- Cleardale Location of Cleardale in Alberta Cleardale Cleardale (Canada) Cleardale Cleardale (North America)
- Coordinates: 56°20′07″N 119°35′17″W﻿ / ﻿56.3353°N 119.5881°W
- Country: Canada
- Province: Alberta
- Census division: No. 17
- Municipal district: Clear Hills County

Government
- • Type: Unincorporated
- • Governing body: Clear Hills County Council

Population (2008)
- • Total: 19
- Time zone: UTC−06:00 (Alberta Time)

= Cleardale =

Cleardale is a hamlet in northern Alberta, Canada within Clear Hills County. It is located on Highway 64 approximately 29 km east of the British Columbia border and 98 km northwest of Fairview.
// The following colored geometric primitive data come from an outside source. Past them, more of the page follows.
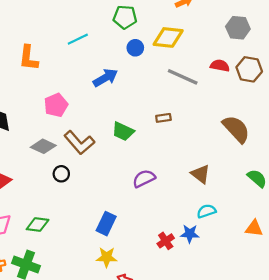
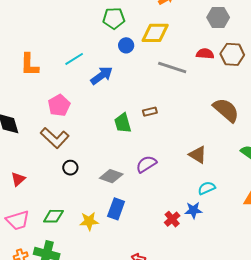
cyan line: (78, 39) -> (74, 59), moved
brown rectangle: (163, 118) -> (150, 112), moved
green trapezoid: (123, 131) -> (123, 123), turned 55
brown L-shape: (79, 143) -> (55, 138), moved
gray diamond: (43, 146) -> (111, 176), moved
yellow star: (107, 257) -> (89, 221), moved

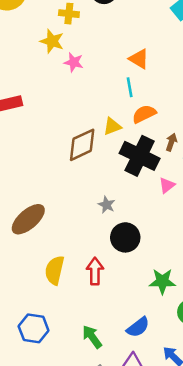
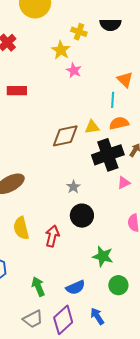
black cross: (140, 156) -> (108, 155), turned 32
yellow semicircle: (55, 270) -> (21, 228), turned -40

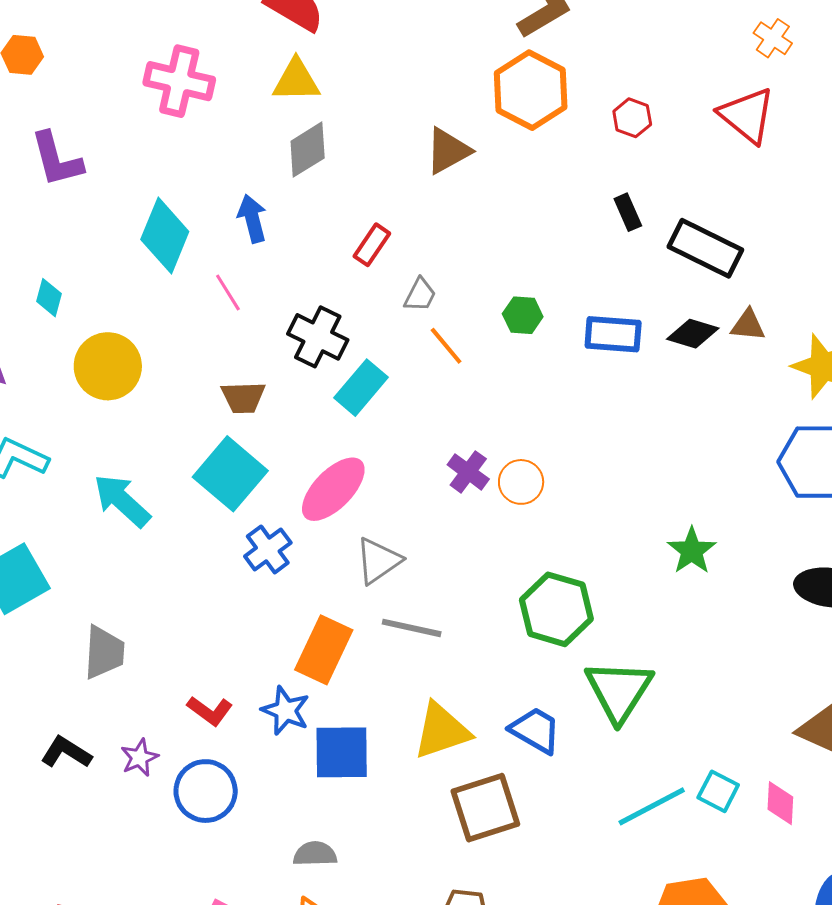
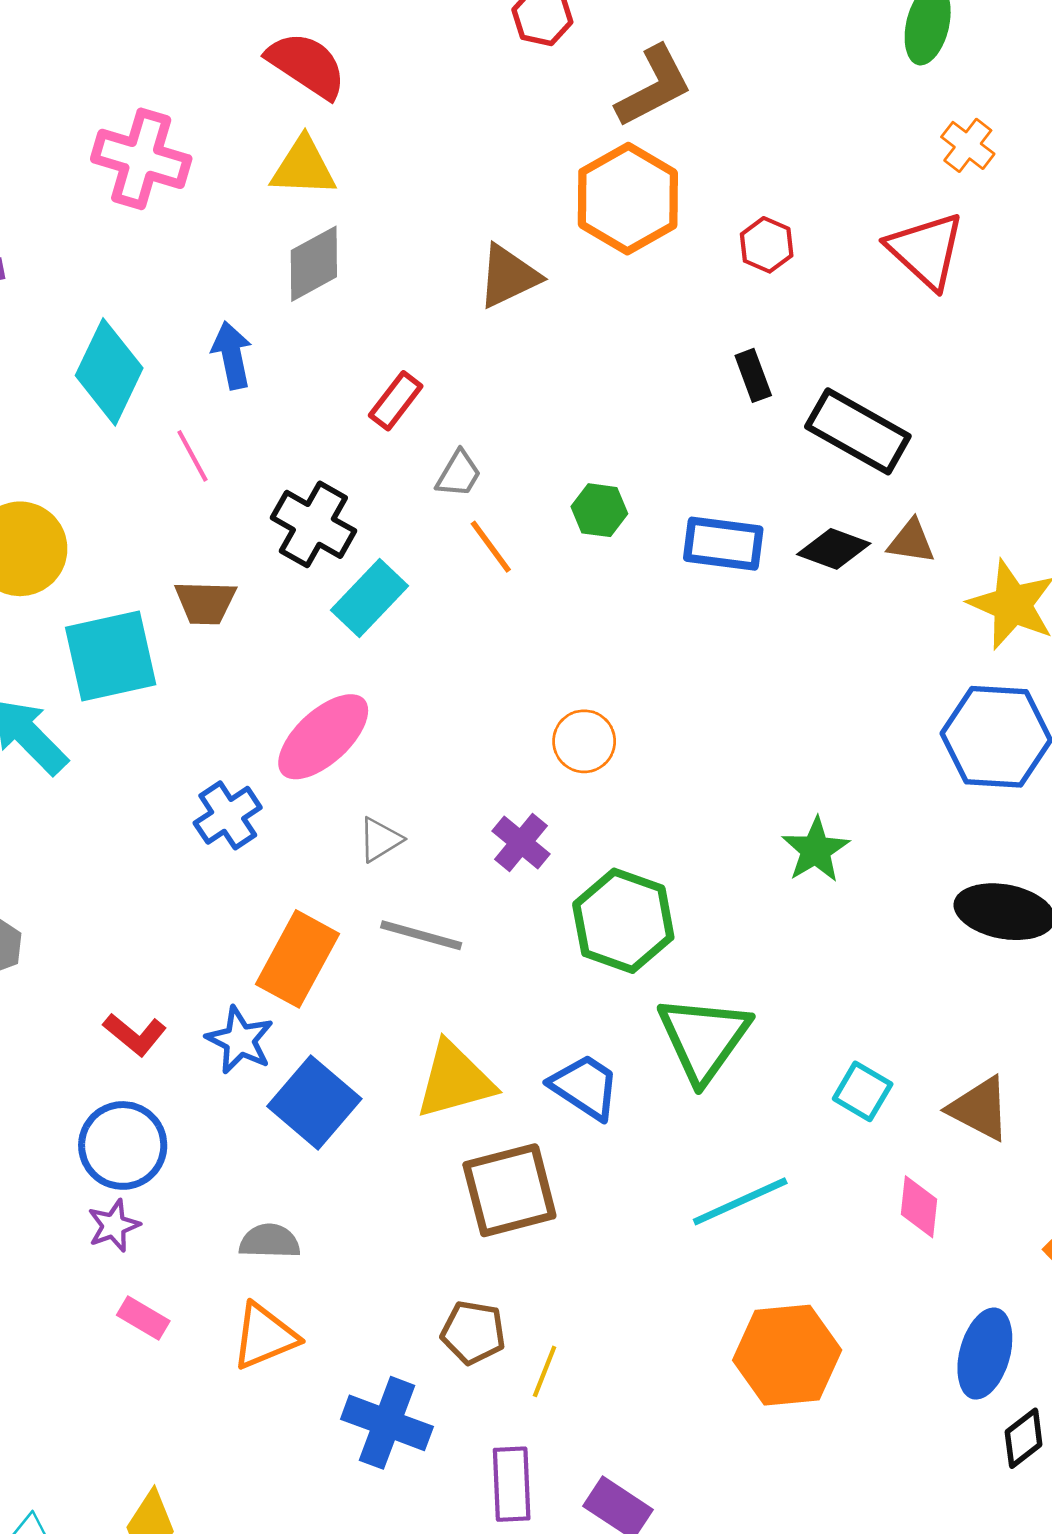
purple cross: (468, 472) -> (521, 842), moved
cyan square: (230, 474) -> (111, 656), moved, turned 34
gray triangle: (378, 561) -> (380, 840), size x0.7
blue square: (342, 752) -> (314, 1103), turned 38
purple star: (140, 758) -> (114, 1226), moved
cyan square: (718, 791) -> (863, 1091), moved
The hamlet is located in census division No. 17. The area was formally surveyed in 1953.

==Climate==

Climate data for Cleardale
| Month | Jan | Feb | Mar | Apr | May | Jun | Jul | Aug | Sep | Oct | Nov | Dec | Year |
| Record high °C (°F) | 12.0 (53.6) | 11.1 (52.0) | 14.4 (57.9) | 28.9 (84.0) | 31.5 (88.7) | 32.2 (90.0) | 32.2 (90.0) | 34.5 (94.1) | 31.0 (87.8) | 26.0 (78.8) | 15.6 (60.1) | 10.0 (50.0) | 34.5 (94.1) |
| Mean daily maximum °C (°F) | −11.0 (12.2) | −6.0 (21.2) | 0.7 (33.3) | 9.2 (48.6) | 16.5 (61.7) | 20.4 (68.7) | 22.2 (72.0) | 21.3 (70.3) | 16.0 (60.8) | 7.5 (45.5) | −4.4 (24.1) | −9.4 (15.1) | 6.9 (44.4) |
| Daily mean °C (°F) | −16.2 (2.8) | −12.0 (10.4) | −5.8 (21.6) | 2.9 (37.2) | 9.3 (48.7) | 13.6 (56.5) | 15.5 (59.9) | 14.4 (57.9) | 9.3 (48.7) | 2.0 (35.6) | −9.2 (15.4) | −14.4 (6.1) | 0.8 (33.4) |
| Mean daily minimum °C (°F) | −21.4 (−6.5) | −18.0 (−0.4) | −12.2 (10.0) | −3.4 (25.9) | 2.1 (35.8) | 6.8 (44.2) | 8.8 (47.8) | 7.4 (45.3) | 2.6 (36.7) | −3.5 (25.7) | −14.0 (6.8) | −19.4 (−2.9) | −5.4 (22.3) |
| Record low °C (°F) | −51.2 (−60.2) | −46.1 (−51.0) | −42.8 (−45.0) | −27.0 (−16.6) | −12.0 (10.4) | −2.2 (28.0) | −1.1 (30.0) | −4.0 (24.8) | −20.0 (−4.0) | −31.5 (−24.7) | −39.0 (−38.2) | −51.0 (−59.8) | −51.2 (−60.2) |
| Average precipitation mm (inches) | 29.2 (1.15) | 16.9 (0.67) | 20.1 (0.79) | 20.9 (0.82) | 37.7 (1.48) | 70.8 (2.79) | 82.4 (3.24) | 64.9 (2.56) | 37.6 (1.48) | 26.9 (1.06) | 26.5 (1.04) | 21.7 (0.85) | 455.6 (17.94) |
| Average rainfall mm (inches) | 0.3 (0.01) | 0.0 (0.0) | 0.2 (0.01) | 11.7 (0.46) | 35.1 (1.38) | 70.8 (2.79) | 82.4 (3.24) | 64.9 (2.56) | 36.9 (1.45) | 16.9 (0.67) | 1.5 (0.06) | 0.2 (0.01) | 320.9 (12.63) |
| Average snowfall cm (inches) | 28.9 (11.4) | 16.9 (6.7) | 20.0 (7.9) | 9.2 (3.6) | 2.6 (1.0) | 0.0 (0.0) | 0.0 (0.0) | 0.0 (0.0) | 0.8 (0.3) | 10.0 (3.9) | 25.0 (9.8) | 21.5 (8.5) | 134.8 (53.1) |
Source: Environment Canada

== Demographics ==
The population of Cleardale according to the 2008 municipal census conducted by Clear Hills County is 19.

== Education ==
Menno Simons Community School, a K-12 public school under the jurisdiction of the Peace River School Division, is located in Cleardale.